Benefits of Inclusion for Typically Developing Children
Part 1 of a two-part series, academics and advocacy
The benefits of inclusive education for children with special needs have been well documented, including increased positive gains in academic skills, as well as motor, cognitive, self-help, language, and social skills. Increasing positive outcomes, both short term and long term, for children with special needs in general education classrooms is the goal of inclusive education, but those with special needs are not the only fortunate recipients.
Despite the benefits of inclusive education for typically developing children being just as dynamic, they are not as well dispersed. For the next two months, the Haring Center Today will explore the advantages typically developing children receive from participation in inclusive classrooms.
The most prevalent concern of inclusive education voiced by parents of typically developing children is that children will not receive the same amount of challenging instruction, or that being taught in an inclusive classroom will slow a child’s progress.
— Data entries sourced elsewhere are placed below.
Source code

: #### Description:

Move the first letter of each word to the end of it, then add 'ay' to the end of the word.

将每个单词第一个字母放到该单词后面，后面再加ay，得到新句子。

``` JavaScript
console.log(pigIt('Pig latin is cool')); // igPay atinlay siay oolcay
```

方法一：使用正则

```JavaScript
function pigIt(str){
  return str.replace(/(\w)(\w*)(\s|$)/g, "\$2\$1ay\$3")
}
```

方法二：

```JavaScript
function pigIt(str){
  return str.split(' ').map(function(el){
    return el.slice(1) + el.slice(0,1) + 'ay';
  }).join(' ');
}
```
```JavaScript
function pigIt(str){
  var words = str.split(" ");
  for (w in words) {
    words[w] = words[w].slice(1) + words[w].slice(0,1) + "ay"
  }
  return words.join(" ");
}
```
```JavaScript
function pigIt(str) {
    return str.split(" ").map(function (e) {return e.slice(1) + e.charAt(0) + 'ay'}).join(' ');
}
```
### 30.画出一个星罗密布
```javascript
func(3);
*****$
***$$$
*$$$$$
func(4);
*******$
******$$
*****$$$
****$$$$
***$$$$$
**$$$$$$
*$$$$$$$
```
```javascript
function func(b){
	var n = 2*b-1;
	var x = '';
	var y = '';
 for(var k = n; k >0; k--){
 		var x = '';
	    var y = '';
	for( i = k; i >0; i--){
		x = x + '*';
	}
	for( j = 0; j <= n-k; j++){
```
This has been demonstrated as untrue. Research has consistently shown that children without disabilities do equally well or better academically when taught in inclusive classrooms when compared to children who are in classrooms that do not include children with disabilities.
Both children with and without disabilities benefit from the individualized instructional support that comes from teachers who are skilled at modifying the teaching strategies they use to help students overcome learning challenges. This practice of differentiating instruction to meet the learning needs of all children is used in inclusive classrooms, regardless of whether a child has a diagnosed disability or not. Studies show that inclusive classrooms tend to be of higher quality and employ staff who use state-of-the-art practices.
Children without disabilities also learn skills that are not explicitly taught as part of a traditional educational core curriculum, but are skills that are beneficial to children throughout their school years, and beyond. For example, an Experimental Education Unit (EEU) preschooler’s parents explain an important set of skills their daughter has learned as a result of her time in an inclusive classroom:
"At the EEU, Olive is learning how critical it is for everyone to have a voice. As a result, she is finding her own."
— Cassie Martin (mom)
“Olive is learning important things at the EEU, like how to read and write. While these are great, what matters most is that she is learning to be socially responsible. Our favorite recent example of why inclusion matters: Olive has a friend in class who uses picture exchange as a method to communicate. Once, he dropped one of his pictures from his communication book. Olive picked it up, handed it to him and said, ‘Friend, you dropped one of your words!’ She knew it wasn’t his picture. She knew it was his word. At the EEU, Olive is learning how critical it is for everyone to have a voice. As a result, she is finding her own.”
Recognizing and appreciating the differences amongst her friends in how they communicate, Olive is developing a mindset that might not have been possible if not for inclusive education. By learning to embrace diversity from an early age, she developing a skills and attitudes that will set her up for success throughout her life.
Former EEU student Delaney Foster is a recent graduate of King’s High School, a private school in Shoreline, and was a leading member of the school’s robotics team. Delaney’s sister, Kendall Foster, was diagnosed with autism in early childhood and now attends Roosevelt High School in north Seattle.
While Kendall attended all of Delaney’s King’s robotics practices and competitions, cheering along as the team’s biggest fan, there weren’t options for her to participate in her passion for robotics at her own school. This lack of opportunity for her sister motivated Delaney to make a change and impact the quality of life for her sister and others like her. Delaney worked hard to organize a unified robotics team that would include students with and without disabilities, and three years ago her hard work paid off.
In 2013, a unified afterschool robotics program launched, a collaboration between King’s High School and the special education program at Roosevelt High School. More than 20 students with special needs are now participating in this program, all with teammates and mentors who are students at King’s.
Delaney Foster’s motivation to advocate for and include people of all abilities in quite common for children who participate inclusive education. Studies have shown not only the academic benefit of inclusion, but also the long term impact on the social and character development of children without disabilities. Among many other benefits, it has been shown that children without disabilities who are in inclusive classrooms more often go into ‘helping’ professions, such as social work, teaching and medicine.
In short, inclusion is good for everyone. Children without disabilities who are part of inclusive classrooms, through their increased awareness and acceptance of difference and diversity, are helping to make the world better for everyone. Academics and advocacy are just two benefits for children without disabilities are taught in inclusive classrooms. Next month we will explore more.